■ **Exercise goal**: Gather each line containing the string "front" from these entries.

■ **Entries supplied**:
—————

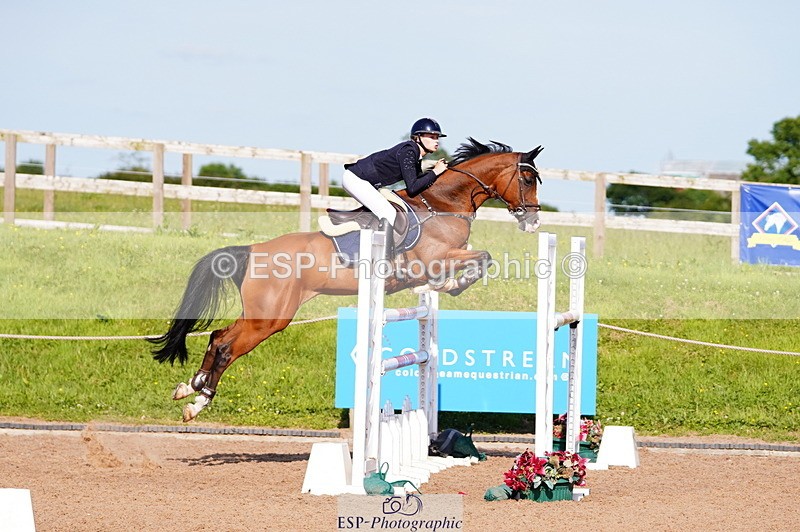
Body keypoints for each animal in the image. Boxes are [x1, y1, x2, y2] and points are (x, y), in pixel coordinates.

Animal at [150, 138, 544, 421]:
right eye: (527, 179)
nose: (534, 221)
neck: (442, 204)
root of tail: (253, 249)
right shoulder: (435, 260)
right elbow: (482, 258)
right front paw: (454, 285)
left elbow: (478, 259)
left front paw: (447, 286)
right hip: (271, 318)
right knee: (228, 348)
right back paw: (198, 403)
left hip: (260, 314)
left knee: (218, 338)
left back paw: (189, 388)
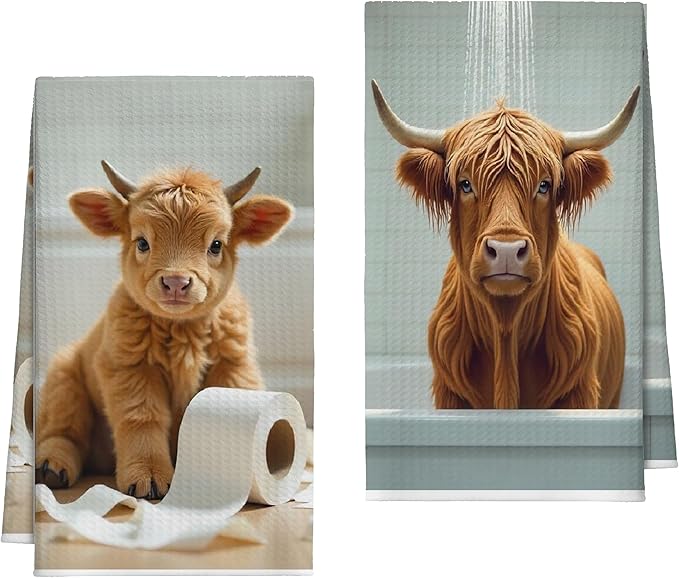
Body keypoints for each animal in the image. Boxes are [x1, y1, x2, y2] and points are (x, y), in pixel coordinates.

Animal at [35, 162, 293, 498]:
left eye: (216, 245)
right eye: (142, 242)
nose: (176, 282)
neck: (183, 331)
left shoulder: (233, 365)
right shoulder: (129, 368)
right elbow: (142, 418)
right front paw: (148, 475)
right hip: (63, 377)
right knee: (63, 431)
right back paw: (52, 466)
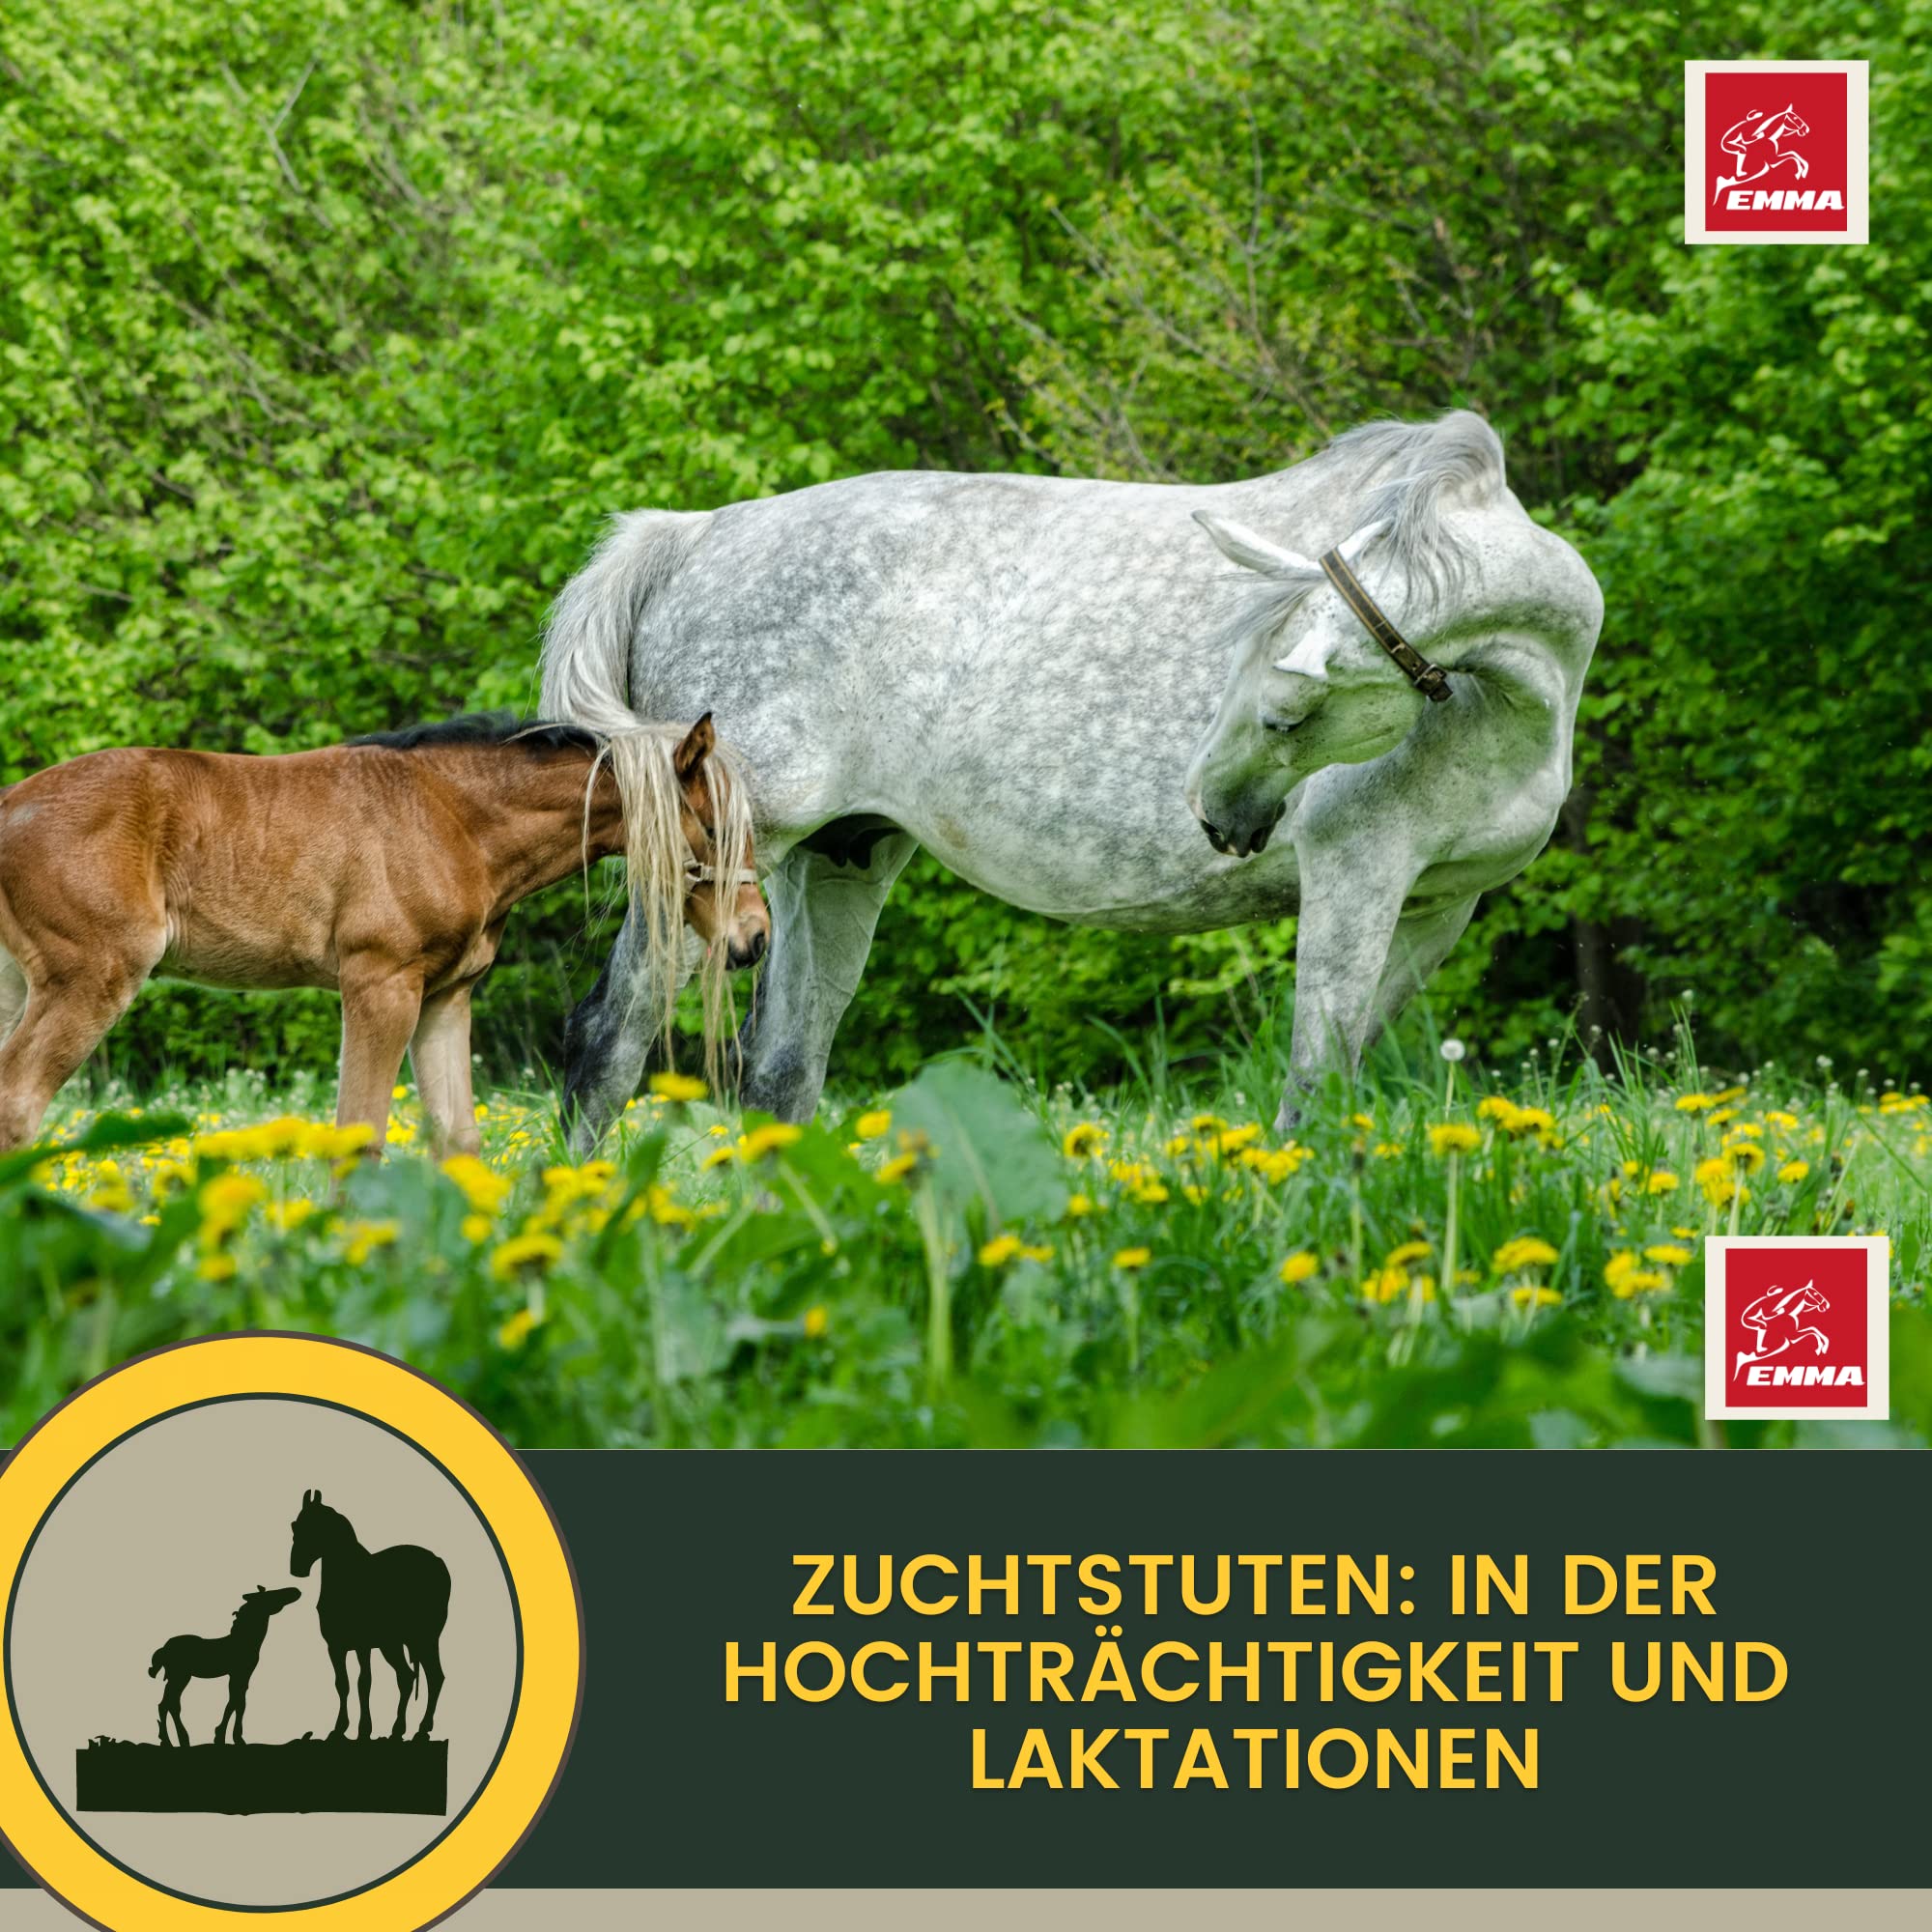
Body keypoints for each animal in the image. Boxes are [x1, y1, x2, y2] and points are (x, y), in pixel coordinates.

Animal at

—————

■ **Output for this exercise**:
right front paw: (454, 285)
left front paw: (447, 286)
right front paw: (148, 475)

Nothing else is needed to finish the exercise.